The deadline for purchasing gifts for a sponsored child was Wednesday, Dec. 12, but Christian Center Executive Director Rob Harter is encouraging people to sponsor a child, even if gifts come in after the deadline.
"If they want to give, we don't deliver until next Tuesday," he said. "We will be collecting and organizing the gifts, and getting them ready to go, as it takes a while to make sure everything is lined up with each kid. But technically, they won't go out until next Tuesday, so if people still came in and brought more, we'd just have more to give."
There are no stipulations for gifts, Harter said. "Everyone is generous, but some go over the top with bikes, sleds and things like that, so we say get whatever you want to give them, but don't feel obligated."
If the Goshute children are already all sponsored, and someone hopes to still sponsor a Goshute child, the child can receive additional gifts.
"Or there may be other kids locally that can also be sponsored if you are OK with that. If you don't mind if the child is Goshute or is in Summit or Wasatch County, then we would select someone else," he said.
Last year was the first time the Christian Center sponsored children from the Goshute community for Operation Hope. As in the Summit and Wasatch counties, sponsors receive information about the Goshute children's needs, age, size and gender. Typically, the children just need basic items, Harter said.
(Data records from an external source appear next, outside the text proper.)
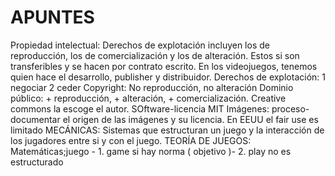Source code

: # APUNTES
Propiedad intelectual: 
Derechos de explotación incluyen los de reproducción, los de comercialización y los de alteración. Estos si son transferibles y se hacen por contrato escrito. En los videojuegos, tenemos quien hace el desarrollo, publisher y distribuidor. Derechos de explotación: 1 negociar 2 ceder
Copyright: No reproducción, no alteración
Dominio público: + reproducción, + alteración, + comercialización. Creative commons la escoge el autor. SOftware-licencia MIT
Imágenes: proceso- documentar el origen de las imágenes y su licencia. En EEUU el fair use es limitado
MECÁNICAS: Sistemas que estructuran un juego y la interacción de los jugadores entre si y con el juego.
TEORÍA DE JUEGOS: Matemáticas;juego - 1. game si hay norma ( objetivo )- 2. play no es estructurado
"The entire neighborhood comes out for a Christmas celebration, and the kids from the school put on a play," he said. "We have a volunteer who is Santa. He is an older gentleman -- a perfect Santa Claus with grey hair and a grey beard. And we call out the kids' names and they are able to get gifts."
The Christian Center began developing a relationship with the Goshute community in the fall of 2011, when they began delivering weekend snacks to the children and food for entire families once a month.
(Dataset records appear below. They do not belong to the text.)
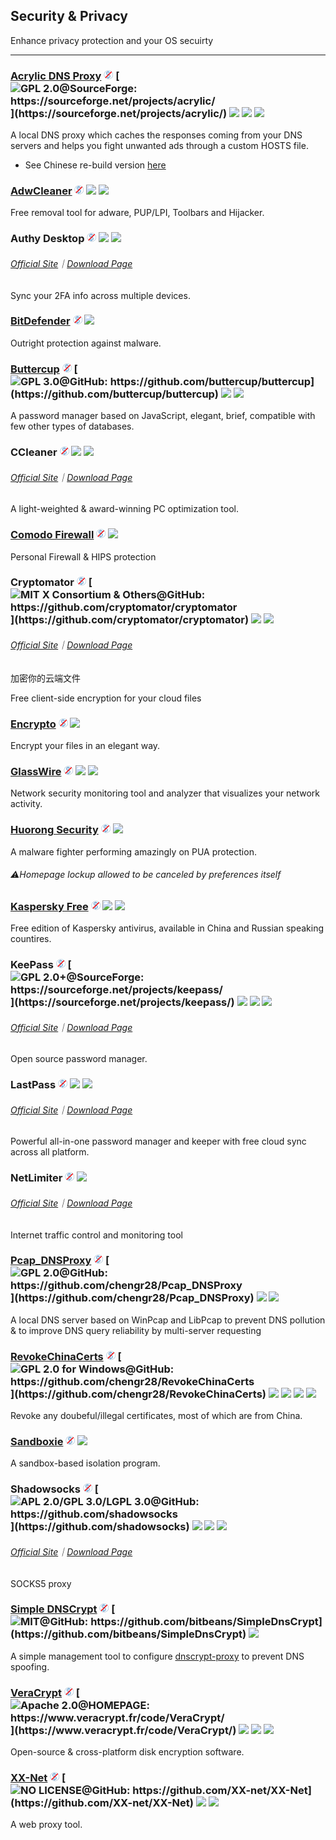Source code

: ## Security & Privacy

Enhance privacy protection and your OS secuirty

---

### [Acrylic DNS Proxy](http://mayakron.altervista.org/wikibase/show.php?id=AcrylicHome) ![](../assets/free.png) [![](../assets/open-source-icon.png "GPL 2.0@SourceForge: https://sourceforge.net/projects/acrylic/")](https://sourceforge.net/projects/acrylic/) ![](../assets/united-states.png) ![](../assets/china.png) ![](../assets/usb.png)

A local DNS proxy which caches the responses coming from your DNS servers and helps you fight unwanted ads through a custom HOSTS file.

* See Chinese re-build version [here](https://github.com/miaomiaosoft/Acrylic-DNS-Proxy-GUI)

### [AdwCleaner](https://toolslib.net/downloads/viewdownload/1-adwcleaner/) ![](../assets/free.png) ![](../assets/earth-globe.png) ![](../assets/usb.png)

Free removal tool for adware, PUP/LPI, Toolbars and Hijacker.

### Authy Desktop ![](../assets/free.png) ![](../assets/united-states.png) ![](../assets/multi_platform.png)

###### [Official Site](https://authy.com/)｜[Download Page](https://authy.com/download/)

Sync your 2FA info across multiple devices.

### [BitDefender](https://www.bitdefender.com/solutions/free.html) ![](../assets/free.png) ![](../assets/united-states.png)

Outright protection against malware.

### [Buttercup](https://buttercup.pw/) ![](../assets/free.png) [![](../assets/open-source-icon.png "GPL 3.0@GitHub: https://github.com/buttercup/buttercup")](https://github.com/buttercup/buttercup) ![](../assets/united-states.png) ![](../assets/multi_platform.png)

A password manager based on JavaScript, elegant, brief, compatible with few other types of databases.

### CCleaner ![](../assets/free.png) ![](../assets/earth-globe.png) ![](../assets/multi_platform.png)

###### [Official Site](https://www.piriform.com/CCLEANER)｜[Download Page](https://www.piriform.com/ccleaner/download/standard)

A light-weighted & award-winning PC optimization tool.

### [Comodo Firewall](https://personalfirewall.comodo.com/) ![](../assets/free.png) ![](../assets/earth-globe.png)

Personal Firewall & HIPS protection

### Cryptomator ![](../assets/free.png) [![](../assets/open-source-icon.png "MIT X Consortium & Others@GitHub: https://github.com/cryptomator/cryptomator")](https://github.com/cryptomator/cryptomator) ![](../assets/earth-globe.png) ![](../assets/multi_platform.png)

###### [Official Site](https://cryptomator.org/)｜[Download Page](https://cryptomator.org/downloads/#allVersions)

加密你的云端文件

Free client-side encryption for your cloud files

### [Encrypto](http://macpaw.com/encrypto) ![](../assets/free.png) ![](../assets/united-states.png)

Encrypt your files in an elegant way.

### [GlassWire](https://www.glasswire.com/) ![](../assets/free.png) ![](../assets/earth-globe.png) ![](../assets/multi_platform.png)

Network security monitoring tool and analyzer that visualizes your network activity.

### [Huorong Security](http://www.huorong.cn/) ![](../assets/free.png) ![](../assets/china.png)

A malware fighter performing amazingly on PUA protection.

###### ⚠Homepage lockup allowed to be canceled by preferences itself

### [Kaspersky Free](https://www.kaspersky.com.cn/downloads#tools) ![](../assets/free.png) ![](../assets/china.png) ![](../assets/russia.png)

Free edition of Kaspersky antivirus, available in China and Russian speaking countires.

### KeePass ![](../assets/free.png) [![](../assets/open-source-icon.png "GPL 2.0+@SourceForge: https://sourceforge.net/projects/keepass/")](https://sourceforge.net/projects/keepass/) ![](../assets/earth-globe.png) ![](../assets/usb.png) ![](../assets/multi_platform.png)

###### [Official Site](http://keepass.info/)｜[Download Page](http://keepass.info/download.html)

Open source password manager.

### LastPass ![](../assets/free.png) ![](../assets/earth-globe.png) ![](../assets/multi_platform.png)

###### [Official Site](https://www.lastpass.com/)｜[Download Page](https://lastpass.com/misc_download2.php?tab=windows)

Powerful all-in-one password manager and keeper with free cloud sync across all platform.

### NetLimiter ![](../assets/free.png) ![](../assets/united-states.png)

###### [Official Site](https://www.netlimiter.com/)｜[Download Page](https://www.netlimiter.com/download)

Internet traffic control and monitoring tool

### [Pcap\_DNSProxy](https://github.com/chengr28/Pcap_DNSProxy) ![](../assets/free.png) [![](../assets/open-source-icon.png "GPL 2.0@GitHub: https://github.com/chengr28/Pcap_DNSProxy")](https://github.com/chengr28/Pcap_DNSProxy) ![](../assets/united-states.png) ![](../assets/multi_platform.png)

A local DNS server based on WinPcap and LibPcap to prevent DNS pollution & to improve DNS query reliability by multi-server requesting

### [RevokeChinaCerts](https://github.com/chengr28/RevokeChinaCerts) ![](../assets/free.png) [![](../assets/open-source-icon.png "GPL 2.0 for Windows@GitHub: https://github.com/chengr28/RevokeChinaCerts")](https://github.com/chengr28/RevokeChinaCerts) ![](../assets/united-states.png) ![](../assets/usb.png) ![](../assets/multi_platform.png) ![](../assets/command-line.png)

Revoke any doubeful/illegal certificates, most of which are from China.

### [Sandboxie](http://www.sandboxie.com/) ![](../assets/free.png) ![](../assets/earth-globe.png)

A sandbox-based isolation program.

### Shadowsocks ![](../assets/free.png) [![](../assets/open-source-icon.png "APL 2.0/GPL 3.0/LGPL 3.0@GitHub: https://github.com/shadowsocks")](https://github.com/shadowsocks) ![](../assets/earth-globe.png) ![](../assets/usb.png) ![](../assets/multi_platform.png)

###### [Official Site](https://shadowsocks.org/en/index.html)｜[Download Page](https://shadowsocks.org/en/download/clients.html)

SOCKS5 proxy

### [Simple DNSCrypt](https://simplednscrypt.org/) ![](../assets/free.png) [![](../assets/open-source-icon.png "MIT@GitHub: https://github.com/bitbeans/SimpleDnsCrypt")](https://github.com/bitbeans/SimpleDnsCrypt) ![](../assets/earth-globe.png)

A simple management tool to configure [dnscrypt-proxy](https://dnscrypt.org/) to prevent DNS spoofing.

### [VeraCrypt](https://www.veracrypt.fr/en/Home.html) ![](../assets/free.png) [![](../assets/open-source-icon.png "Apache 2.0@HOMEPAGE: https://www.veracrypt.fr/code/VeraCrypt/")](https://www.veracrypt.fr/code/VeraCrypt/) ![](../assets/earth-globe.png) ![](../assets/usb.png) ![](../assets/multi_platform.png)

Open-source & cross-platform disk encryption software.

### [XX-Net](https://github.com/XX-net/XX-Net) ![](../assets/free.png) [![](../assets/open-source-icon.png "NO LICENSE@GitHub: https://github.com/XX-net/XX-Net")](https://github.com/XX-net/XX-Net) ![](../assets/earth-globe.png) ![](../assets/usb.png)

A web proxy tool.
"A lot of the kids go home for the weekend and they don't have any good food," Harter said. "Just like here, they get food at school during the week but not on the weekends. So they would go back on the weekend to not much food or not very healthy food. So we began providing healthy snack food on the weekends, and that grew to the mobile food pantry where we're giving them a full pantry."
The Christian Center also started a community garden in the Goshute community earlier this year, thanks to hefty grants from American Express and Zions First National Bank, with $37,000 and $25,000 given, respectively.
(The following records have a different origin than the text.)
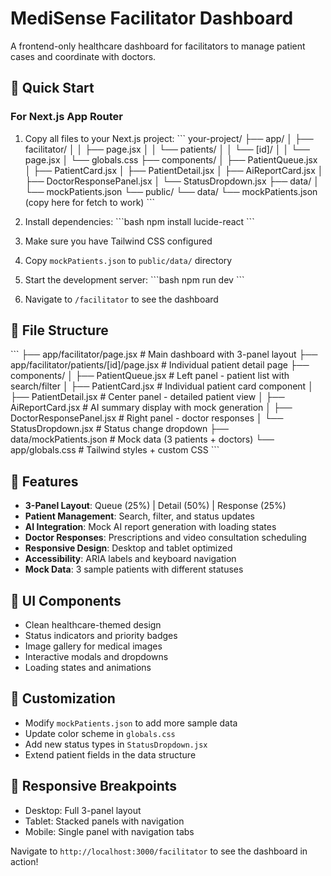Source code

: # MediSense Facilitator Dashboard

A frontend-only healthcare dashboard for facilitators to manage patient cases and coordinate with doctors.

## 🚀 Quick Start

### For Next.js App Router

1. Copy all files to your Next.js project:
   \`\`\`
   your-project/
   ├── app/
   │   ├── facilitator/
   │   │   ├── page.jsx
   │   │   └── patients/
   │   │       └── [id]/
   │   │           └── page.jsx
   │   └── globals.css
   ├── components/
   │   ├── PatientQueue.jsx
   │   ├── PatientCard.jsx
   │   ├── PatientDetail.jsx
   │   ├── AiReportCard.jsx
   │   ├── DoctorResponsePanel.jsx
   │   └── StatusDropdown.jsx
   ├── data/
   │   └── mockPatients.json
   └── public/
       └── data/
           └── mockPatients.json (copy here for fetch to work)
   \`\`\`

2. Install dependencies:
   \`\`\`bash
   npm install lucide-react
   \`\`\`

3. Make sure you have Tailwind CSS configured

4. Copy `mockPatients.json` to `public/data/` directory

5. Start the development server:
   \`\`\`bash
   npm run dev
   \`\`\`

6. Navigate to `/facilitator` to see the dashboard

## 📁 File Structure

\`\`\`
├── app/facilitator/page.jsx              # Main dashboard with 3-panel layout
├── app/facilitator/patients/[id]/page.jsx # Individual patient detail page
├── components/
│   ├── PatientQueue.jsx                  # Left panel - patient list with search/filter
│   ├── PatientCard.jsx                   # Individual patient card component
│   ├── PatientDetail.jsx                 # Center panel - detailed patient view
│   ├── AiReportCard.jsx                  # AI summary display with mock generation
│   ├── DoctorResponsePanel.jsx           # Right panel - doctor responses
│   └── StatusDropdown.jsx                # Status change dropdown
├── data/mockPatients.json                # Mock data (3 patients + doctors)
└── app/globals.css                       # Tailwind styles + custom CSS
\`\`\`

## 🎯 Features

- **3-Panel Layout**: Queue (25%) | Detail (50%) | Response (25%)
- **Patient Management**: Search, filter, and status updates
- **AI Integration**: Mock AI report generation with loading states
- **Doctor Responses**: Prescriptions and video consultation scheduling
- **Responsive Design**: Desktop and tablet optimized
- **Accessibility**: ARIA labels and keyboard navigation
- **Mock Data**: 3 sample patients with different statuses

## 🎨 UI Components

- Clean healthcare-themed design
- Status indicators and priority badges
- Image gallery for medical images
- Interactive modals and dropdowns
- Loading states and animations

## 🔧 Customization

- Modify `mockPatients.json` to add more sample data
- Update color scheme in `globals.css`
- Add new status types in `StatusDropdown.jsx`
- Extend patient fields in the data structure

## 📱 Responsive Breakpoints

- Desktop: Full 3-panel layout
- Tablet: Stacked panels with navigation
- Mobile: Single panel with navigation tabs

Navigate to `http://localhost:3000/facilitator` to see the dashboard in action!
"It's taking a while to catch on, but the community is starting to get excited about it," he said. "We're excited about it because it can be very healthy, organic food that's grown right there on the reservation. And obesity and diabetes are major health issues there. So our hope is that this will help stem that and provide some healthy food for them."
Harter said there has been a lot of skepticism from the Goshute community, so the Christian Center has had to earn their trust over time.
"I've been pleasantly surprised at how exciting it's been to build this relationship and we look forward to strengthening it," he said. "I feel glad we're able to build some trust back. I know we can never make up for the past per se, but if we can build some trust back, that's a good thing."